Silver is scheduled to address media members on Wednesday, with expansion plans expected to dominate headlines as league governors prepare to vote on advancing toward adding new franchises in Las Vegas and Seattle.
However, after expansion discussions conclude, the topic of intentional losing will resurface once more.
This season has featured three separate 16-game losing streaks. Washington is currently experiencing one, Indiana recently ended such a stretch with a dramatic victory in Orlando on Monday night despite being a Finals team last year before Tyrese Haliburton’s Achilles injury in Game 7, and Sacramento endured a winless 16-game span during January and February.
“We’ve got to get some wins, man. We’ve got to keep building as a team,” Indiana forward Pascal Siakam expressed during his televised court-side interview following the Orlando victory. “It’s been tough. It’s been a tough year for us, man. It shows your character. It tests you. But that’s life.”
Deliberate losing has dominated conversations throughout the season. Brooklyn owner Joe Tsai acknowledged in the fall that the Nets are in rebuilding mode, highlighting that despite having five first-round selections in last year’s draft, they possess only one this year.
“We hope to get a good pick,” Tsai revealed at the All-In Summit. “So, you can predict what kind of strategy we will use for this season.”
The Nets entered Tuesday with a 17-55 record, ranking as the league’s third-worst team. Under current lottery rules, this position would guarantee Brooklyn the maximum 14% odds of securing the top draft selection.
Utah received a $500,000 penalty last month for failing to utilize its top players during fourth quarters, including one game the Jazz actually won against Miami. Washington’s ongoing 16-game slide represents the franchise’s fourth such streak in slightly over two years, a level of consistent failure matched just once previously in league history. Notably, in Washington’s three other 16-game losing streaks since 2023-24, the team won the 17th game.
Finishing among the league’s bottom five teams would provide Utah with a 99.4% probability of earning a top-eight draft pick; otherwise, that selection would transfer to Oklahoma City.
Jazz owner Ryan Smith responded to the $500,000 fine through social media, writing in part “agree to disagree … Also, we won the game in Miami and got fined? That makes sense.”
“Agree to disagree” could serve as the unofficial slogan for intentional losing. The practice continues regardless of opinions about it.
Pinpointing exactly when deliberate losing began remains impossible, though it dates back at least to 1982 when an owner publicly declared that finishing last would be beneficial.
That owner was Donald Sterling, who led the then-San Diego Clippers and quickly received a $10,000 fine for his recorded comments. Sterling was expelled from the league in 2014 and forced to sell the Clippers after making racist remarks.
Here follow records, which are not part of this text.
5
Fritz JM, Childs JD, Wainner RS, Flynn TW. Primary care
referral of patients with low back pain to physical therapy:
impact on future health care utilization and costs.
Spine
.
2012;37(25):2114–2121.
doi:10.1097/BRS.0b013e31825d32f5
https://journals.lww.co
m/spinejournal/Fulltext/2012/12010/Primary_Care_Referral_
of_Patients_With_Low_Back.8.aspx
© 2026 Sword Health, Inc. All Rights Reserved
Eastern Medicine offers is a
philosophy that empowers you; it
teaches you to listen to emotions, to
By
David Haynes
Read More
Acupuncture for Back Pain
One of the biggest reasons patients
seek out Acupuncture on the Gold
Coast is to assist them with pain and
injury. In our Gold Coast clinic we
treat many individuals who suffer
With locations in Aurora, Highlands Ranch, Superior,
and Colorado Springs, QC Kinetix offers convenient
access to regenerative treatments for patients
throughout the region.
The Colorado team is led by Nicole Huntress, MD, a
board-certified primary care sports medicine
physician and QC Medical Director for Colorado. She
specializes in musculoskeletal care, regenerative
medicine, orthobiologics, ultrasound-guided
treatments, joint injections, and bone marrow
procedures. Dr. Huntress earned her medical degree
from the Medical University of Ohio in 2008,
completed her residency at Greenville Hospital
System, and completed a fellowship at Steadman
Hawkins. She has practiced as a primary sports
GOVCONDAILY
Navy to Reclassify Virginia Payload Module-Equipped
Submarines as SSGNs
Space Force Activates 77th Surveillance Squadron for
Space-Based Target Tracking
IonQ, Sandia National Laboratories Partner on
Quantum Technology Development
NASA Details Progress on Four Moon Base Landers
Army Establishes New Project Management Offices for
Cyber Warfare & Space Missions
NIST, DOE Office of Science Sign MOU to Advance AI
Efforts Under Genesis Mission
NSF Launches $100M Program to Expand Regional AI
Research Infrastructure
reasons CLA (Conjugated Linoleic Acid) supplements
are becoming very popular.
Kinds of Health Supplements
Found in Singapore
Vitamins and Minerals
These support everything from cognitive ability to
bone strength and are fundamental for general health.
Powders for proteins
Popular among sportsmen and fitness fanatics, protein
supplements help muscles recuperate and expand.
Sterling’s 1982 tanking target was Ralph Sampson, Virginia’s dominant center. Sampson ultimately remained in college another year, partly because the draft entry deadline preceded the coin flip determining whether the Clippers or Lakers would receive the first pick. Sampson refused to risk joining the Clippers; ironically, the Lakers won the coin toss regardless.
The strategy failed then and doesn’t guarantee success now. Yet more than forty years later, the issue persists.